It is ironical that, while spreading these harms, the global warming industry paints itself as a freedom-loving creature, enjoying its right to free speech - in truth it represents something closer to the tyranny that the revolutionary colonists sought to overthrow. Indeed, not only does the poison being spewed by these industries comprise an all-pervading harm, the amount of work that is required to pay rent to the owners of the world is excessive and results in a tyranny that rules over everyone's daily life. The dependence of most people on their jobs, and on the caprice of the rich, is in conflict with the notion of independence that we celebrate this day. What was fought for was the ability to practice self-government, to be independent both politically as well as economically.

Some contend that the conflict between dependence and independence is illusory. This position reframes the question, making it about the "pursuit of happiness" and individualism. According to this argument, people are all pretty much greedy individuals, seeking their own best position, and the present political and economic situation reflects all these people pursuing their happiness. In addition to the shallowness of this argument, it gets one important thing wrong. "The pursuit of happiness" does not mean what these people tell us. It was only well after Jefferson's use of the term that the concept of happiness became conflated with mere pleasure. In Jefferson's time the term meant something closer to Aristotle's notion of eudaimonia. Eudaimonia, which literally means good spirit, is a notoriously difficult term to translate. While around Jefferson's time it was translated as happiness, these days it is translated as flourishing. So, the right to the pursuit of happiness meant more than the right to pursue pleasures; it meant something much more like the right to pursue the highest human goods - of which education and health, among other things, are constitutive parts. The conditions that interfere with this pursuit of the highest human good, of human flourishing, represent a type of tyranny that must be overthrown. As more of the world burns, it is becoming more and more clear that, among the forms of tyranny we struggle against, we need to be independent of the tyranny that is not only destroying our ecosystem, but disseminating lies about these practices as well. If the health of the people is the supreme law, all of these trespasses to the health of the biosphere, which we are a part of, are criminal and illegitimate abuses of power.

AVAILABLE DATA
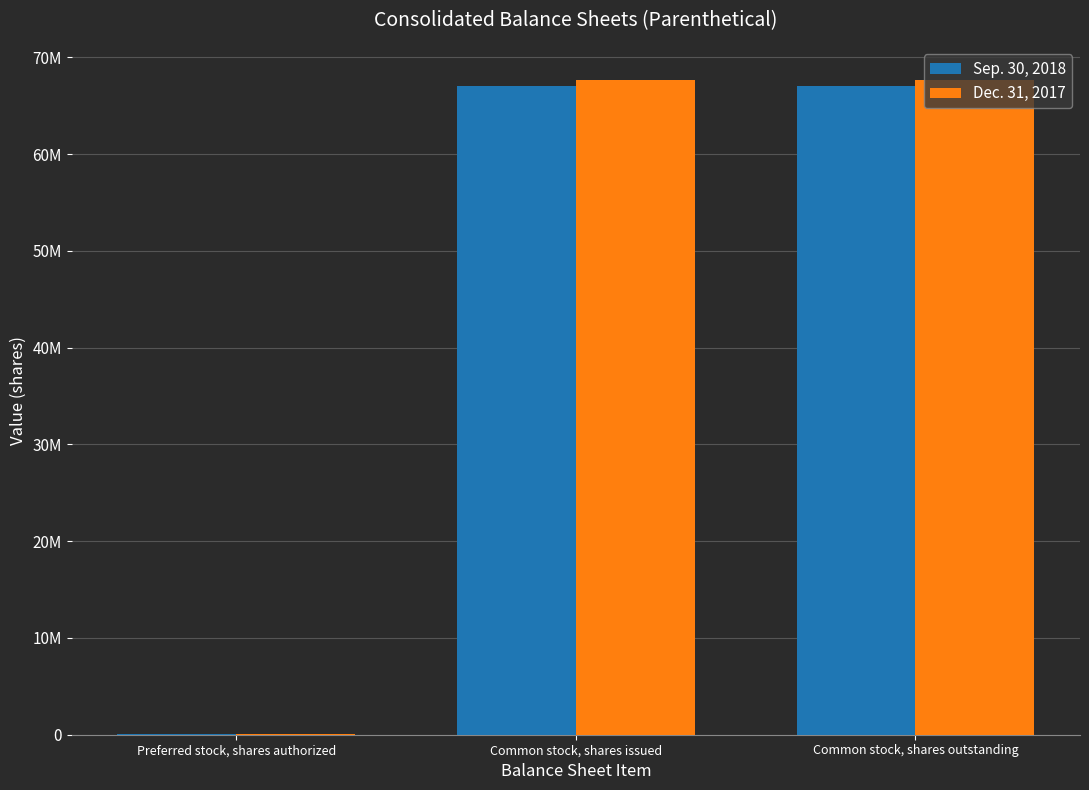

Reading left to right, transcribe all the data shown in this chart.

Sep. 30, 2018: 100000	67000000	67000000
Dec. 31, 2017: 100000	67700000	67700000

WHAT TO WORK ON
According to the text on the pursuit of happiness, what does the word eudaimonia literally mean? These lines have no connection to the text.

YOUR SOLUTION
Good spirit.